Implementation:Unstructured IO Unstructured Detect Filetype
| Knowledge Sources | |
|---|---|
| Domains | Document_Processing, Preprocessing |
| Last Updated | 2026-02-12 00:00 GMT |
Overview
Concrete tool for identifying document file types provided by the Unstructured library.
Description
The detect_filetype function examines a file's binary content using libmagic and extension-based heuristics to determine which FileType enum member it corresponds to. It supports both file paths and in-memory file-like objects, and can accept an explicit content type to bypass auto-detection.
Usage
Import this function when you need to determine the format of a document before routing it to a format-specific partitioner. It is called internally by partition() but can also be used standalone for file triage, filtering, or validation workflows.
Code Reference
Source Location
- Repository: unstructured
- File: unstructured/file_utils/filetype.py
- Lines: 63-109
Signature
def detect_filetype(
file_path: str | None = None,
file: IO[bytes] | tempfile.SpooledTemporaryFile | None = None,
encoding: str | None = None,
content_type: str | None = None,
metadata_file_path: Optional[str] = None,
) -> FileType:
"""Detect the file type of a document.
Args:
file_path: Path to file on disk.
file: File-like object with binary content.

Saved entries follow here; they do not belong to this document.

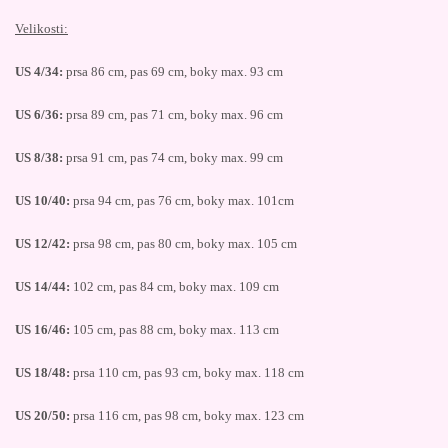
Velikosti:
US 4/34:
prsa 86 cm, pas 69 cm, boky max. 93 cm
US 6/36:
prsa 89 cm, pas 71 cm, boky max. 96 cm
US 8/38:
prsa 91 cm, pas 74 cm, boky max. 99 cm
US 10/40:
prsa 94 cm, pas 76 cm, boky max. 101cm
US 12/42:
prsa 98 cm, pas 80 cm, boky max. 105 cm
US 14/44:
102 cm, pas 84 cm, boky max. 109 cm
US 16/46:
105 cm, pas 88 cm, boky max. 113 cm
US 18/48:
prsa 110 cm, pas 93 cm, boky max. 118 cm
US 20/50:
prsa 116 cm, pas 98 cm, boky max. 123 cm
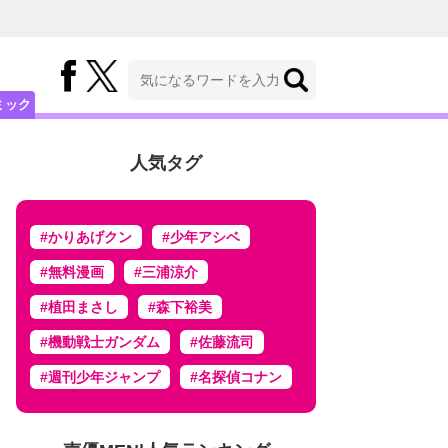
ミック
人気タグ
#かりあげクン
#少年アシベ
#無料漫画
#三浦涼介
#植田まさし
#森下裕美
#機動戦士ガンダム
#佐藤流司
#週刊少年ジャンプ
#名探偵コナン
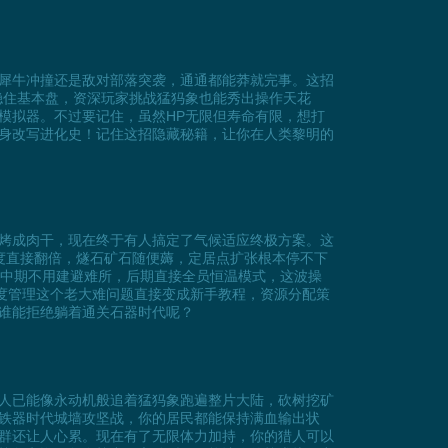
犀牛冲撞还是敌对部落突袭，通通都能莽就完事。这招
稳住基本盘，资深玩家挑战猛犸象也能秀出操作天花
模拟器。不过要记住，虽然HP无限但寿命有限，想打
身改写进化史！记住这招隐藏秘籍，让你在人类黎明的
烤成肉干，现在终于有人搞定了气候适应终极方案。这
度直接翻倍，燧石矿石随便薅，定居点扩张根本停不下
，中期不用建避难所，后期直接全员恒温模式，这波操
温度管理这个老大难问题直接变成新手教程，资源分配策
谁能拒绝躺着通关石器时代呢？
人已能像永动机般追着猛犸象跑遍整片大陆，砍树挖矿
铁器时代城墙攻坚战，你的居民都能保持满血输出状
群还让人心累。现在有了无限体力加持，你的猎人可以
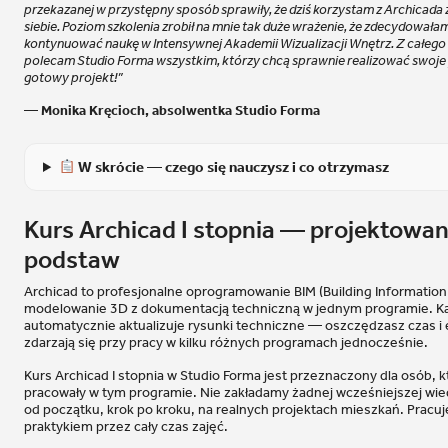
przekazanej w przystępny sposób sprawiły, że dziś korzystam z Archicada
siebie. Poziom szkolenia zrobił na mnie tak duże wrażenie, że zdecydowałam 
kontynuować naukę w Intensywnej Akademii Wizualizacji Wnętrz. Z całego s
polecam Studio Forma wszystkim, którzy chcą sprawnie realizować swoje
gotowy projekt!”
— Monika Kręcioch, absolwentka Studio Forma
W skrócie — czego się nauczysz i co otrzymasz
Kurs Archicad I stopnia — projektowa
podstaw
Archicad to profesjonalne oprogramowanie BIM (Building Information 
modelowanie 3D z dokumentacją techniczną w jednym programie. K
automatycznie aktualizuje rysunki techniczne — oszczędzasz czas i e
zdarzają się przy pracy w kilku różnych programach jednocześnie.
Kurs Archicad I stopnia w Studio Forma jest przeznaczony dla osób, k
pracowały w tym programie. Nie zakładamy żadnej wcześniejszej w
od początku, krok po kroku, na realnych projektach mieszkań. Pracu
praktykiem przez cały czas zajęć.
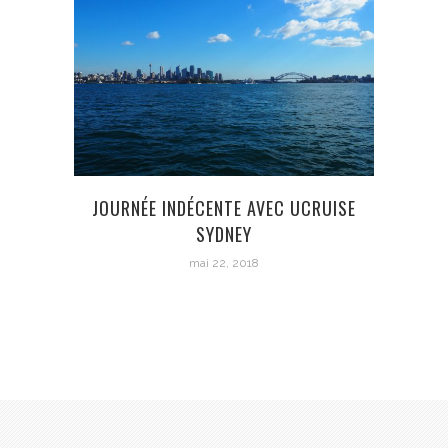
JOURNÉE INDÉCENTE AVEC UCRUISE
SYDNEY
mai 22, 2018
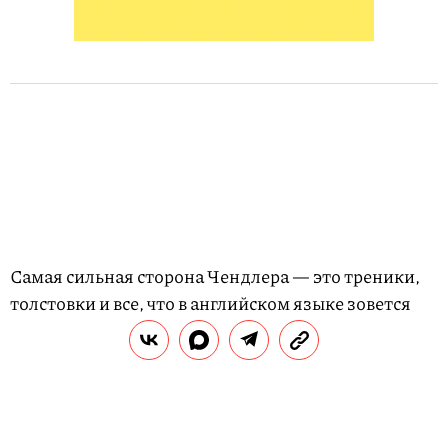
Самая сильная сторона Чендлера — это треники,
толстовки и все, что в английском языке зовется
словом sweats. В одной из серий спортивки даже
стали метафорическим символом его печали
(после расставания с Кэти). И сколько бы друзья ни
уговаривали страдальца переодеться, спортивки
Чендлеру очень шли, равно как и его коронные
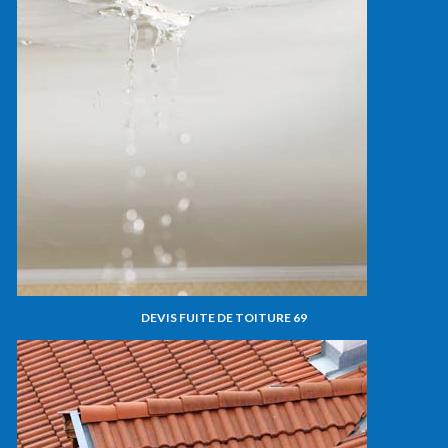
DEVIS FUITE DE TOITURE 69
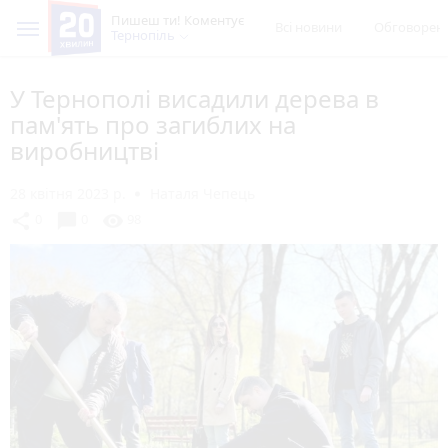
Пишеш ти! Коментує
Всі новини
Обговорен
Тернопіль
У Тернополі висадили дерева в
пам'ять про загиблих на
виробництві
28 квітня 2023 р.
Наталя Чепець
chat_bubble
share
visibility
0
0
98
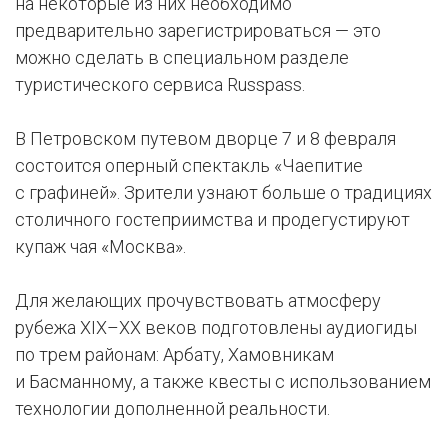
на некоторые из них необходимо
предварительно зарегистрироваться — это
можно сделать в специальном разделе
туристического сервиса Russpass.
В Петровском путевом дворце 7 и 8 февраля
состоится оперный спектакль «Чаепитие
с графиней». Зрители узнают больше о традициях
столичного гостеприимства и продегустируют
купаж чая «Москва».
Для желающих прочувствовать атмосферу
рубежа XIX–XX веков подготовлены аудиогиды
по трем районам: Арбату, Хамовникам
и Басманному, а также квесты с использованием
технологии дополненной реальности.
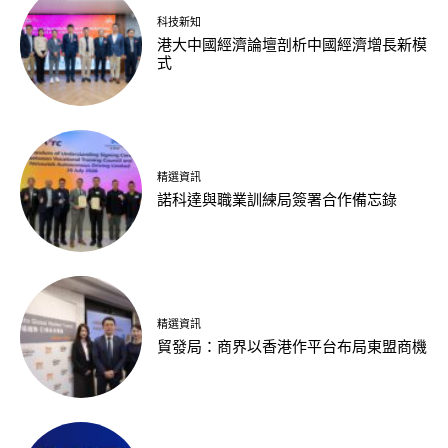
科技新知
港大中國經濟論壇剖析中國經濟增長新模
式
精選資訊
諾科達與職業訓練局簽署合作備忘錄
精選資訊
貿發局：商界以香港作平台布局東盟商機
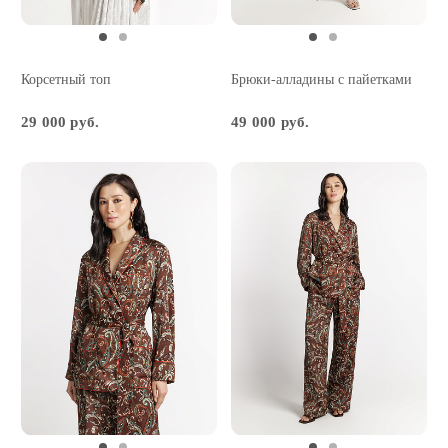
Корсетный топ
Брюки-алладины с пайетками
29 000 руб.
49 000 руб.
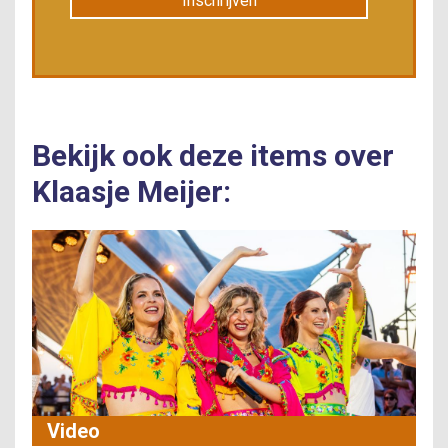
Inschrijven
Bekijk ook deze items over
Klaasje Meijer:
Video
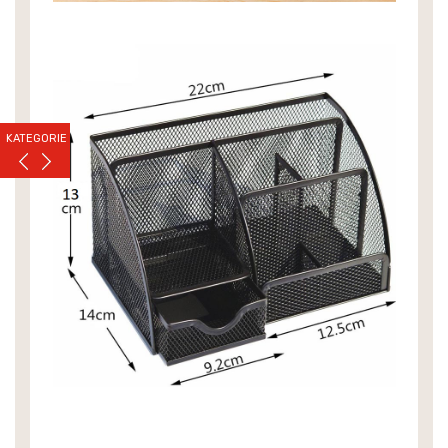
KATEGORIE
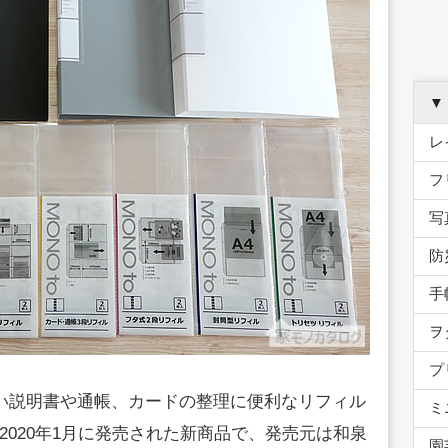
▼
レ
フ
写
防
手
ヲ
プ
扱い説明書や通帳、カードの整理に便利なリフィル
ミ
020年1月に発売された新商品で、発売元は和泉
園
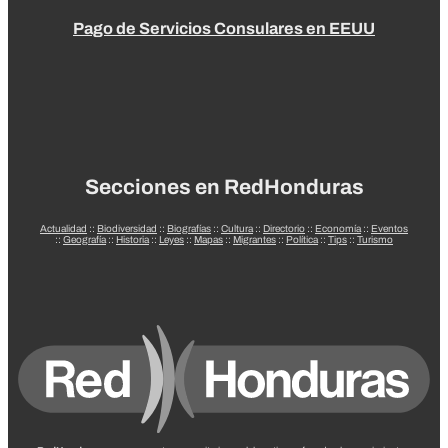
Pago de Servicios Consulares en EEUU
Secciones en RedHonduras
Actualidad
::
Biodiversidad
::
Biografías
::
Cultura
::
Directorio
::
Economía
::
Eventos
::
Geografía
::
Historia
::
Leyes
::
Mapas
::
Migrantes
::
Política
::
Tips
::
Turismo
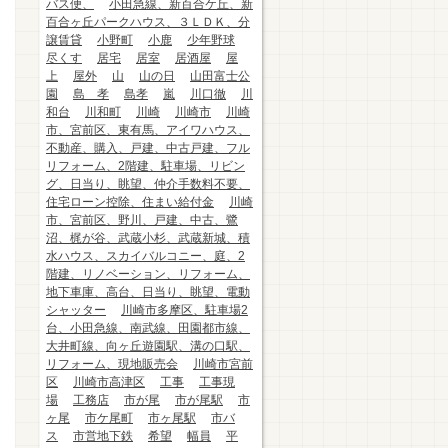
バス便、
小田急線、新百合ケ丘、新
百合ヶ丘パークハウス、３ＬＤＫ、分
譲賃貸
小野町
小鹿
少年野球
尽くす
居宅
居室
居酒屋
屋
上
屋外
山
山の日
山田富士公
園
島 孝
島孝
嵐
川口徹
川
和台
川和町
川崎
川崎市
川崎
市、宮前区、東有馬、アイワハウス、
不動産、購入、戸建、中古戸建、フル
リフォーム、2階建、駐車場、リビン
グ、日当り、眺望、仲介手数料不要、
住宅ローン控除、住まい給付金
川崎
市、宮前区、野川、戸建、中古、鷺
沼、梶が谷、武蔵小杉、武蔵新城、積
水ハウス、スカイバルコニー、庭、2
階建、リノベーション、リフォーム、
地下車庫、高台、日当り、眺望、電動
シャッター
川崎市多摩区、駐車場2
台、小田急線、南武線、田園都市線、
大井町線、向ヶ丘遊園駅、溝の口駅、
リフォーム、現地販売会
川崎市宮前
区
川崎市高津区
工事
工事現
場
工務店
市が尾
市が尾駅
市
ヶ尾
市ケ尾町
市ヶ尾駅
市バ
ス
市営地下鉄
希望
幅員
平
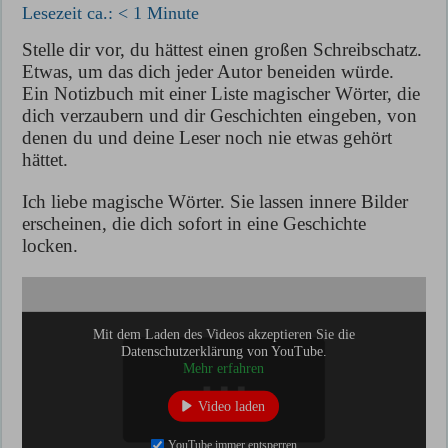
Lesezeit ca.:
< 1
Minute
Stelle dir vor, du hättest einen großen Schreibschatz.
Etwas, um das dich jeder Autor beneiden würde.
Ein Notizbuch mit einer Liste magischer Wörter, die
dich verzaubern und dir Geschichten eingeben, von
denen du und deine Leser noch nie etwas gehört
hättet.
Ich liebe magische Wörter. Sie lassen innere Bilder
erscheinen, die dich sofort in eine Geschichte
locken.
Mit dem Laden des Videos akzeptieren Sie die
Datenschutzerklärung von YouTube.
Mehr erfahren
Video laden
YouTube immer entsperren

encoding: Character encoding (default utf-8).
content_type: Known MIME type (disables auto-detection when provided).
metadata_file_path: Alternative path used for extension-based detection.
Returns:
FileType enum member (e.g., FileType.PDF, FileType.DOCX, FileType.HTML).
"""
Import
from unstructured.file_utils.filetype import detect_filetype
I/O Contract
Inputs
| Name | Type | Required | Description |
|---|---|---|---|
| file_path | None | No | Path to file on disk (provide this or file) |
| file | SpooledTemporaryFile | None | No | File-like object with binary content |
| encoding | None | No | Character encoding hint (default utf-8) |
| content_type | None | No | Known MIME type; bypasses auto-detection |
| metadata_file_path | None | No | Alternative path for extension-based fallback |
Outputs
| Name | Type | Description |
|---|---|---|
| return | FileType | Enum member identifying the document format (e.g., FileType.PDF, FileType.DOCX, FileType.HTML, FileType.UNK) |
Usage Examples
Detect from File Path
from unstructured.file_utils.filetype import detect_filetype
# Detect type of a local PDF file
file_type = detect_filetype(file_path="documents/report.pdf")
print(file_type) # FileType.PDF
Detect from File-like Object
from unstructured.file_utils.filetype import detect_filetype
with open("documents/report.pdf", "rb") as f:
file_type = detect_filetype(file=f)
print(file_type) # FileType.PDF
Bypass Detection with Known Content Type
from unstructured.file_utils.filetype import detect_filetype
# When MIME type is already known (e.g., from HTTP headers)
file_type = detect_filetype(
file_path="data/unknown_extension",
content_type="application/pdf",
)
print(file_type) # FileType.PDF